**Görev tanımı:** Sağlanan alıntının "Neye el attılarsa" sözleriyle başlayıp "ise halk çekmektedir." sözlerine kadar süren bölümünü hiçbir değişiklik yapmadan aynen tekrar yazın.

Neye el attılarsa batırdılar, çökerttiler ve kaynakları kuruttular; demokrasiyi, adaleti çökerttiler. Barış iklimini yok ettiler. Toplumu kutuplaştırdılar, nefret iklimini ülkenin her yerine yaydılar. Cumhurbaşkanlığı Hükümet Sistemi, kayyım, darbe, hukuksuzluk, gözaltı, işkence, yolsuzluk, yoksulluk, işsizlik ve sefalet sistemidir. Bu sistemin sefasını Saray ve yandaşları sürmekte, cefasını ise halk çekmektedir. 

İktidar her şeyden korkuyor, HDP’den korkuyor

Karşımızdaki iktidar o kadar kırılgan ki herkesten ve her şeyden korkmaktadır. Halktan korkuyorlar, gazetecilerden korkuyorlar, kadınlardan, gençlerden, işçilerden, emekçilerden, yoksullardan, avukatlardan korkuyorlar. Düzenlerini yalan üzerine kurdukları için aslen hakikatten korkuyorlar. Gerçeklerin ortaya çıkmasından korkuyorlar. HDP’den, mücadele geleneği ve kararlılığından korkuyorlar. Yarattığımız tüm demokratik değerlerden, Edirne’den Hakkari’ye uzanan demokrasi yürüyüşümüzden korkuyorlar. Halkların buluşmasından, omuz omuza olmasından korkuyorlar. Suriye’de Kürt halkının Suriye halklarıyla birlikteliğinden korkuyorlar. Ortadoğu’da ve dünyada demokrasi rüzgârı eserse oradan korkuyorlar. Barıştan korkuyorlar. Tiyatrodan korkuyorlar. Twitter'dan korkuyorlar.

**Kayıt alıntıları:**
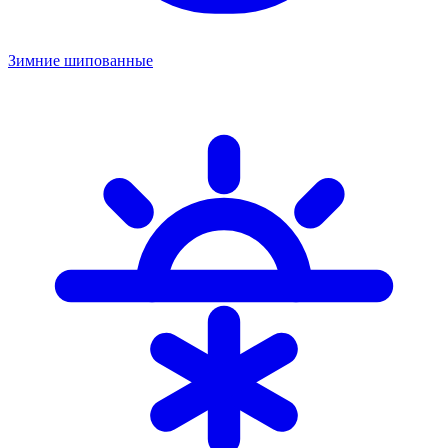
Зимние шипованные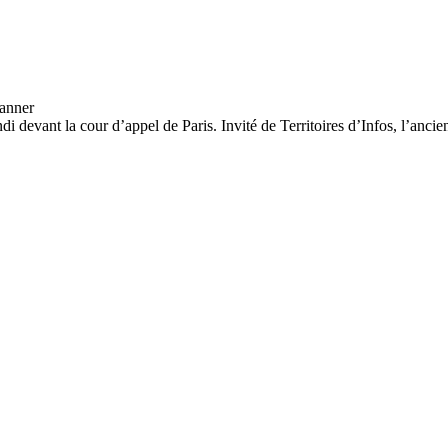
i devant la cour d’appel de Paris. Invité de Territoires d’Infos, l’anci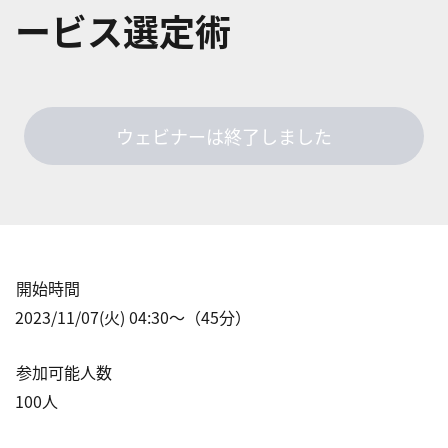
ービス選定術
ウェビナーは終了しました
開始時間
2023/11/07(火) 04:30
〜（
45
分）
参加可能人数
100
人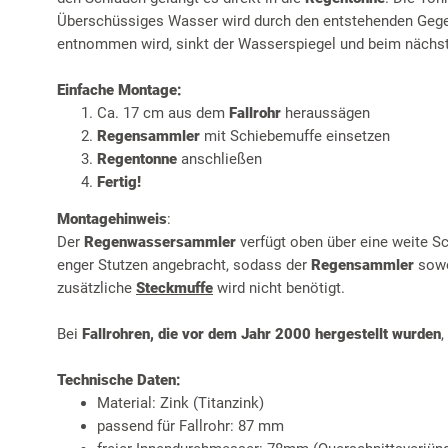
Überschüssiges Wasser wird durch den entstehenden Gege
entnommen wird, sinkt der Wasserspiegel und beim nächs
Einfache Montage:
Ca. 17 cm aus dem
Fallrohr
heraussägen
Regensammler
mit Schiebemuffe einsetzen
Regentonne
anschließen
Fertig!
Montagehinweis
:
Der
Regenwassersammler
verfügt oben über eine weite 
enger Stutzen angebracht, sodass der
Regensammler
sowo
zusätzliche
Steckmuffe
wird nicht benötigt.
Bei
Fallrohren, die vor dem Jahr 2000 hergestellt wurden
,
Technische Daten:
Material: Zink (Titanzink)
passend für Fallrohr: 87 mm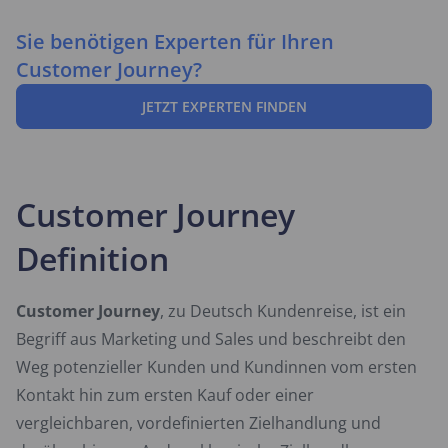
Sie benötigen Experten für Ihren
Customer Journey?
JETZT EXPERTEN FINDEN
Customer Journey
Definition
Customer Journey
, zu Deutsch Kundenreise, ist ein
Begriff aus Marketing und Sales und beschreibt den
Weg potenzieller Kunden und Kundinnen vom ersten
Kontakt hin zum ersten Kauf oder einer
vergleichbaren, vordefinierten Zielhandlung und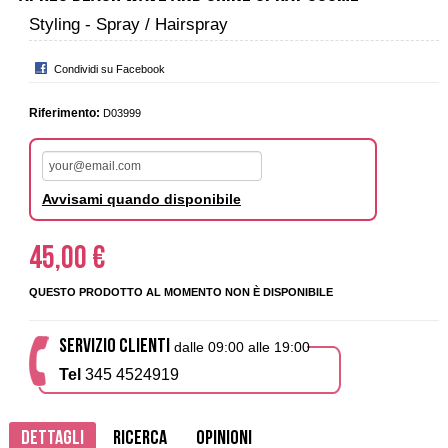
Styling - Spray / Hairspray
Condividi su Facebook
Riferimento:
D03999
Avvisami quando disponibile
45,00 €
QUESTO PRODOTTO AL MOMENTO NON È DISPONIBILE
SERVIZIO CLIENTI
dalle 09:00 alle 19:00
Tel
345 4524919
Dettagli
Ricerca
Opinioni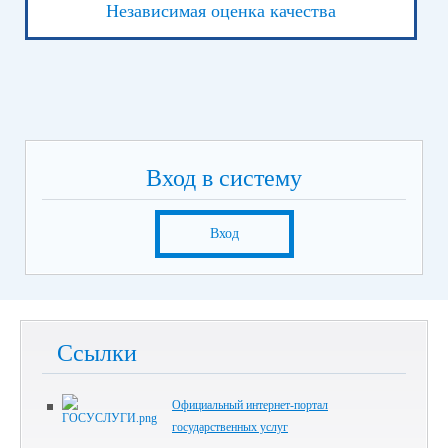
Независимая оценка качества
Вход в систему
Вход
Ссылки
Официальный интернет-портал
государственных услуг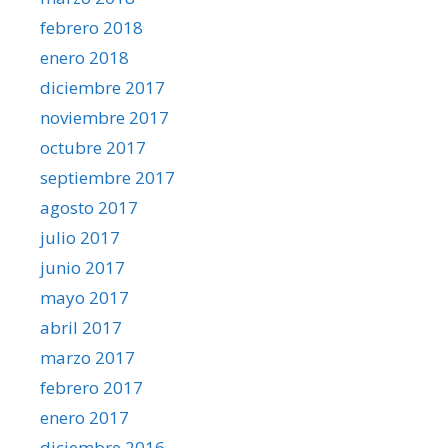
febrero 2018
enero 2018
diciembre 2017
noviembre 2017
octubre 2017
septiembre 2017
agosto 2017
julio 2017
junio 2017
mayo 2017
abril 2017
marzo 2017
febrero 2017
enero 2017
diciembre 2016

**Çözümlü alıştırma:**
Neye el attılarsa batırdılar, çökerttiler ve kaynakları kuruttular; demokrasiyi, adaleti çökerttiler. Barış iklimini yok ettiler. Toplumu kutuplaştırdılar, nefret iklimini ülkenin her yerine yaydılar. Cumhurbaşkanlığı Hükümet Sistemi, kayyım, darbe, hukuksuzluk, gözaltı, işkence, yolsuzluk, yoksulluk, işsizlik ve sefalet sistemidir. Bu sistemin sefasını Saray ve yandaşları sürmekte, cefasını ise halk çekmektedir.